The vast majority of Americans now vote through an election ecosystem built on machines, scanners, tabulators, centralized databases, and software layers that few officials can explain and fewer citizens can independently audit. This ecosystem does not eliminate fraud. It relocates fraud into places the public cannot easily see.
Electronic voting systems invite manipulation because they rely on computers. Computers obey code. Code gets written, altered, updated, patched, and maintained by people with incentives, biases, and vulnerabilities. Any system dependent on code and opaque tabulation invites distrust — and it invites actors with resources to exploit it.
Hardware alone raises the first national security issue. Election machines rely on electronic components manufactured in communist China or Taiwan. China is an enemy nation. A hostile regime’s manufacturing ecosystem should not sit inside critical infrastructure, and elections sit at the heart of critical infrastructure. When Americans hear that the parts driving their voting system originate in China, many react with disbelief. That reaction is rational.
Software raises a second issue. Major election technology has been developed, maintained, or designed across foreign jurisdictions — Venezuela, Canada, Serbia — with American developers in the mix. Even when parts of that reporting prove disputed or exaggerated in public debate, the broader fact remains: A modern electronic election system creates a sprawling supply chain of hardware and software dependencies that pushes election integrity far outside the direct control of any voter, precinct worker, or local official.
An enemy regime does not need to ‘flip votes’ to win. It can accomplish its goals by shredding trust, delegitimizing outcomes, and pushing Americans toward internal conflict.
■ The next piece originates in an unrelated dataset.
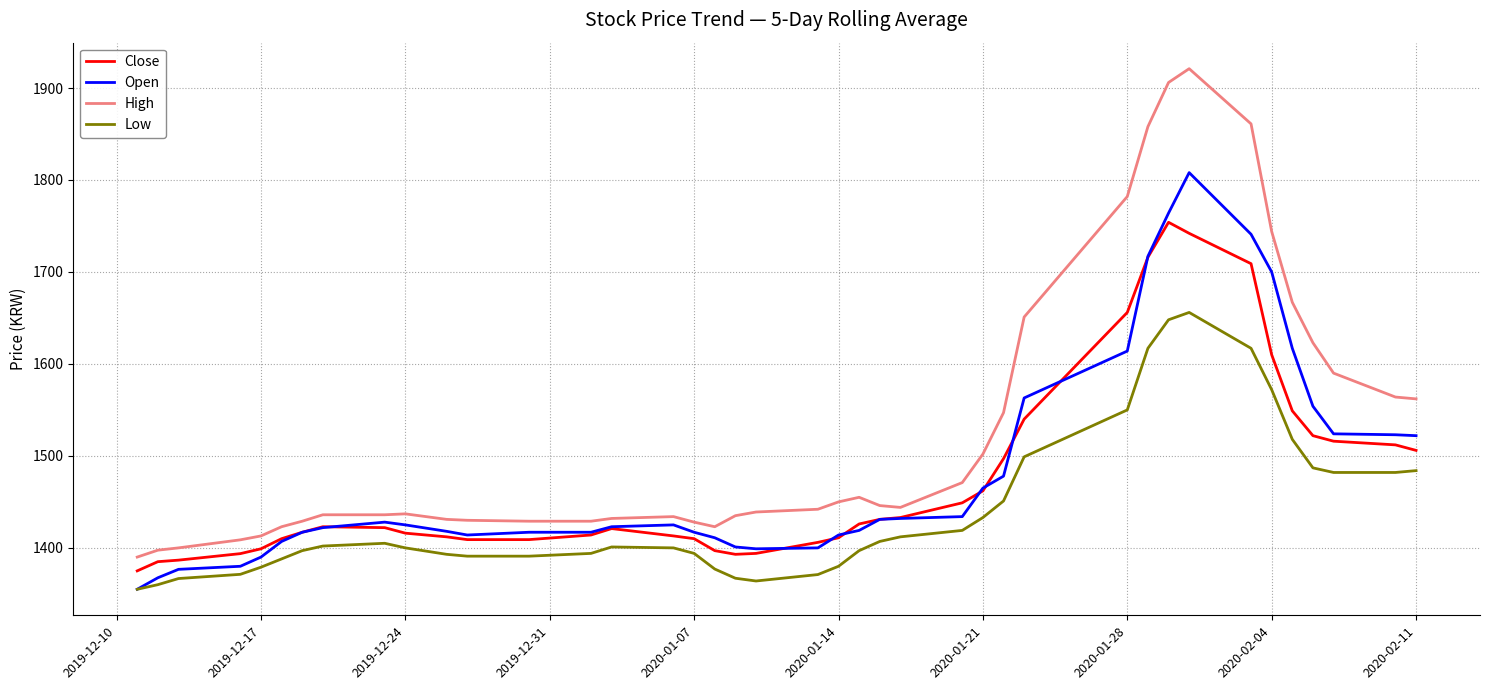

List the series in order of their peak value, lowest first.

Low, Close, Open, High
Ownership and investment raise a third issue. The purchase and financing structures surrounding major election vendors have generated persistent public questions, including questions about foreign investment exposure and the presence of overseas investors with legal obligations to their own regimes. The press largely refused to investigate those questions in any serious way after 2020. Instead, it treated the questions themselves as illegitimate — which encouraged distrust rather than resolving it.
How did such systems enter American elections in the first place?
The answer points to intelligence and counterintelligence failure.
Modern warfare is not limited to bombs and bullets. Modern warfare includes political warfare, cyber operations, influence campaigns, and the exploitation of social fractures. Any hostile regime with the ability to damage American legitimacy has an interest in doing so. An enemy regime does not need to “flip votes” to win. It can accomplish its goals by shredding trust, delegitimizing outcomes, and pushing Americans toward internal conflict.
U.S. counterintelligence should treat election seasons as high-value windows for hostile activity, because elections present the most valuable target in American political life. Yet the United States behaved as if such threats belonged in the realm of conspiracy rather than standard national-security planning.
Warnings existed before 2020. HBO’s 2020 documentary “Kill Chain: The Cyber War on America’s Elections,” produced primarily in 2019 by Finnish computer programmer and documentarian Harri Hursti, laid out vulnerabilities in electronic voting systems.
The film included Senators Elizabeth Warren (D-Mass.), Amy Klobuchar (D-Minn.), and Ron Wyden (D-Ore.), each of whom criticized election technology and raised concerns about trust, auditability, and system integrity. The documentary’s premise focused on the fear that Russia would steal the election for Donald Trump. In other words, prominent Democrats publicly argued that electronic systems could not be trusted — right up until those arguments became politically inconvenient.
The documentary’s partisan framing does not matter. The underlying point does: A computer-based system can be manipulated, and the mere possibility of manipulation creates a legitimacy crisis for any contested outcome. A republic cannot function when half the country believes the outcome was engineered by an opaque system.